Commodities: Burst of volatility grips crude oil futures
Oil futures witnessed unusually high volatility after initial reports of a "significant" announcement between Russia and Saudi Arabia on the sidelines of the G-20 gatherings in Hangzhou, China turned out to be significantly overstated, judging by markets´ initial reaction.
As the initial headlines broke across traders´ screens, crude oil futures jumped by over 5% but quickly came off their intra-session highs as investors parsed the details of the 'agreement'.
The two oil-producing giants said they would set up a working group to monitor the market and to draft recommendations to ensure its stability.
Russian Energy minister Alexander Novak later said the two nations had "a number of tools at our disposal for joint actions,” adding that both agreed that a freeze on current oil output levels would be the most constructive avenue.
Shortly afterwards however his Saudi peer Khalid Al-Falih said he saw little need at present to limit production.
Front month Brent crude futures finished the session up by 1.71% at $47.63 on the ICE, after hitting an intra-session high of $49.40 per barrel.
Industrial metals also found a bid, with Dalian iron ore futures advancing 0.7%.
Although it did not find its way into the headlines, the assembled G-20 leaders also endorsed creating a global body charged with monitoring steel overproduction.
Three-month tin futures on the LME were 0.8% higher to $19,262.50 by the end of trading, alongside smaller gains for similarly-dated zinc and nickel futures as of 1535 BST.
Of interest perhaps, on 2 September Macquarie noted the recent trends towards bursts of buy orders in LME nickel during Shanghai Futures Exchange trading hours. Three-month LME zinc hit a 15-month high on the day the Australian broker made that observation.
Silver futures put in a good showing on Monday, with the December 2016 COMEX contract rising by 1.29% to $19.627oz. as spot platinum tacked on 0.83% to $1,072.70/oz..
To take note of, the UBS commodity team hiked its near-term targets for iron ore, thermal coal and met-coal by between 5% to 10%.
"In our opinion, Chinese steel mills have bid up the iron ore price to defend market share. We expect the steel price in China to moderate over the next 3-6 months due to waning stimulus and seasonality, and as a result we expect iron ore prices to fall back to ~$50/t in Q4," analyst Myles Allsop said in a research note issed on 5 September.
Soft commodities were mixed, with milling wheat futures retreating 2.2% to €154.5 a tonne on Euronext LIFFE.

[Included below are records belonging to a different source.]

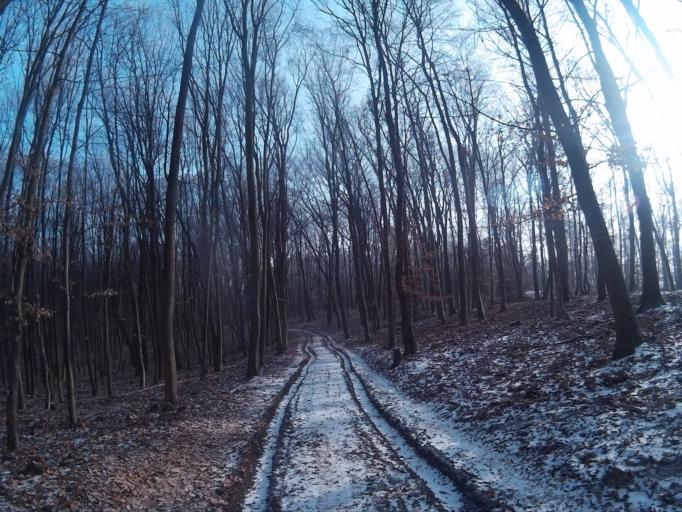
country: HU
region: Borsod-Abauj-Zemplen
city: Szendro
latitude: 48.4953
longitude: 20.7693
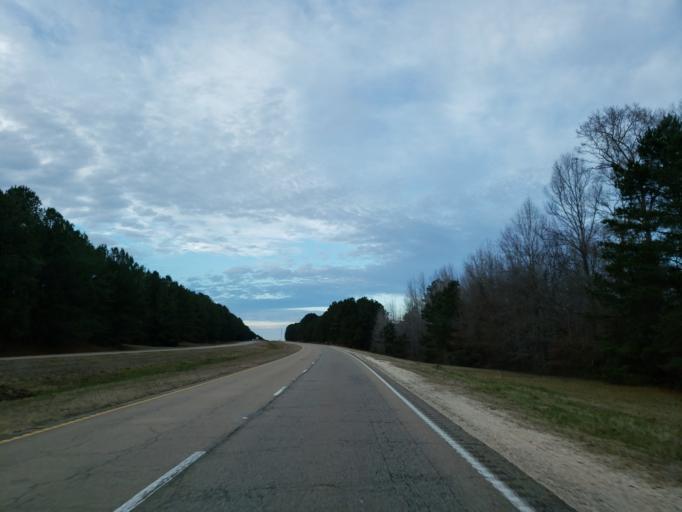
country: US
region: Mississippi
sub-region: Lauderdale County
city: Meridian Station
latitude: 32.6026
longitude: -88.4982
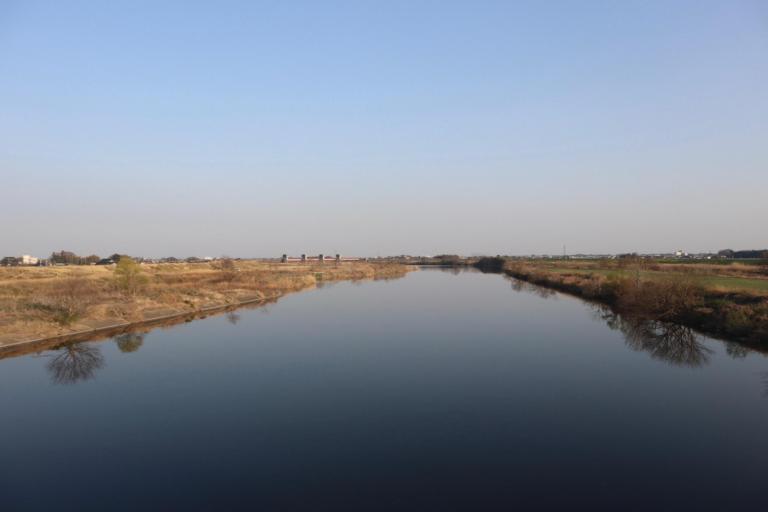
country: JP
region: Gunma
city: Tatebayashi
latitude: 36.2720
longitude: 139.5558
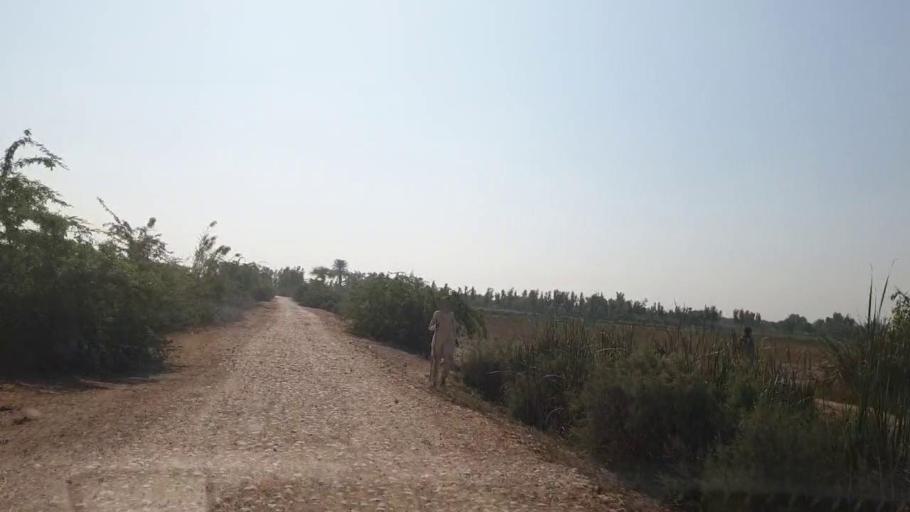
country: PK
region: Sindh
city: Gharo
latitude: 24.6809
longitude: 67.7496
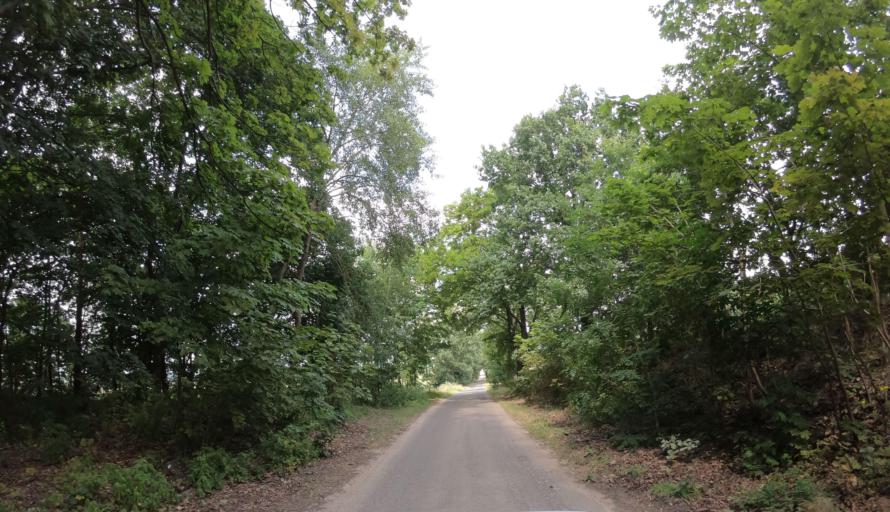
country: PL
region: West Pomeranian Voivodeship
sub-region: Powiat stargardzki
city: Kobylanka
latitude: 53.3118
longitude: 14.8313
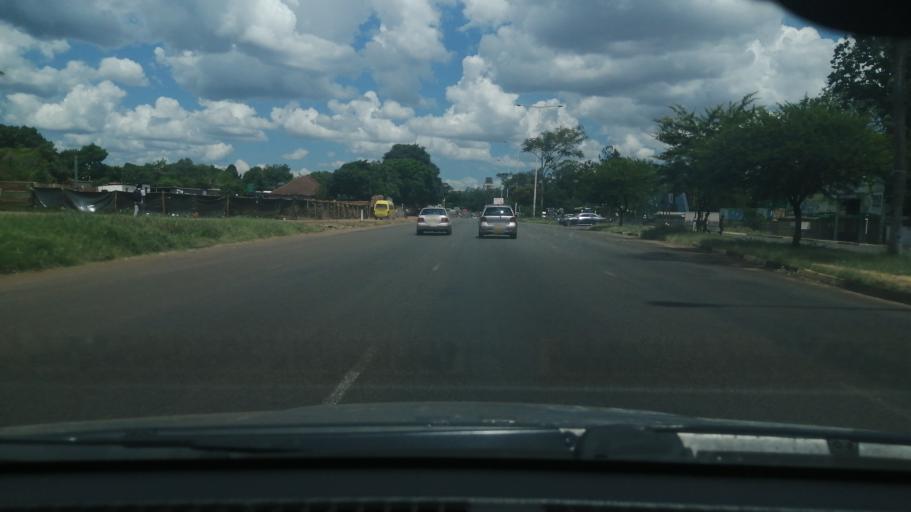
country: ZW
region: Harare
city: Harare
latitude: -17.8289
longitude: 31.0265
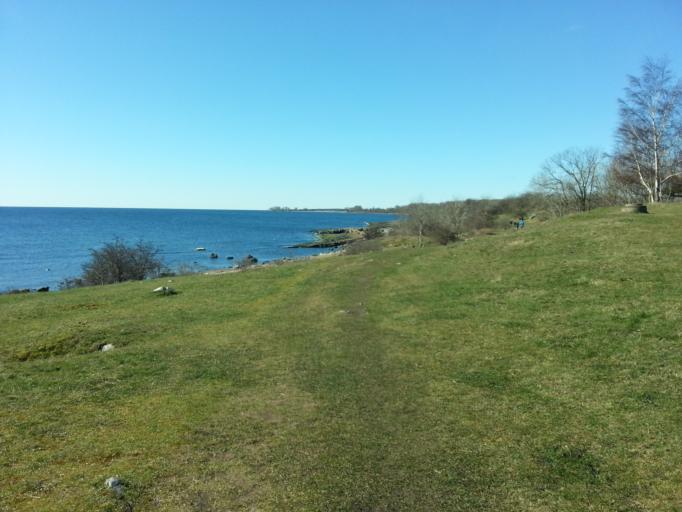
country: SE
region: Skane
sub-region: Simrishamns Kommun
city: Simrishamn
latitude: 55.5081
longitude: 14.3433
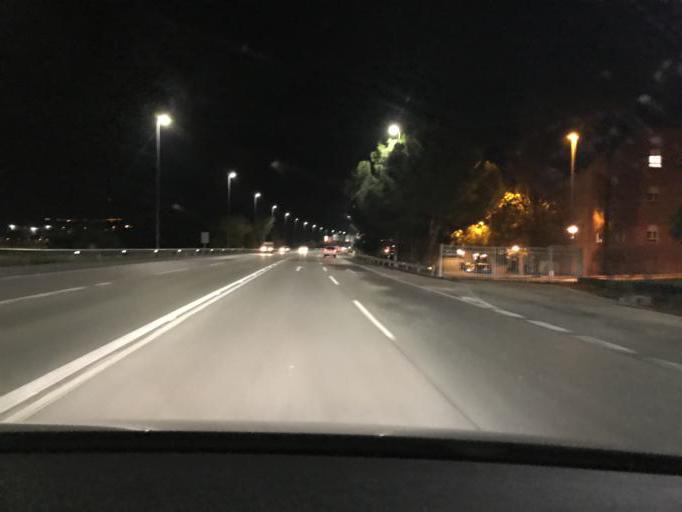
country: ES
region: Andalusia
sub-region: Provincia de Jaen
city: Jaen
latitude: 37.7902
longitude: -3.7780
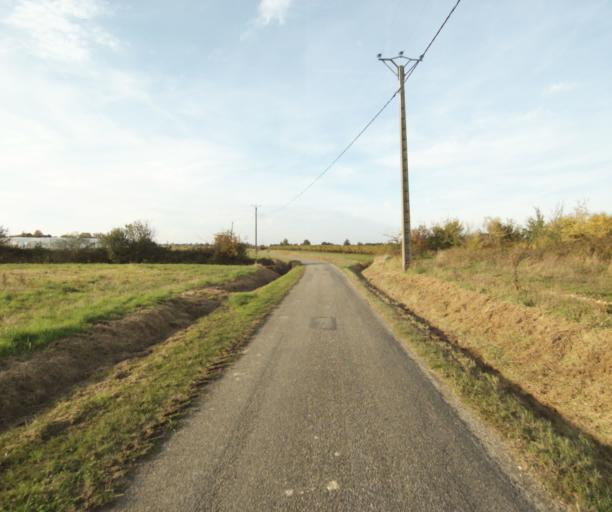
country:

Robusta coffee advanced 0.6% to trade at $1,852.00 a tonne as of 1700 BST.
Futures on the Chicago Board of Trade didn´t trade on Monday on account of the Labour Day holiday.
Bloomberg´s commodity index advanced 1.08% to 82.99 while the US dollar index as the US dollar index drifted marginally lower, trading down by just 0.11% to 95.78 albeit after having plumbed an intraday low of 95.55.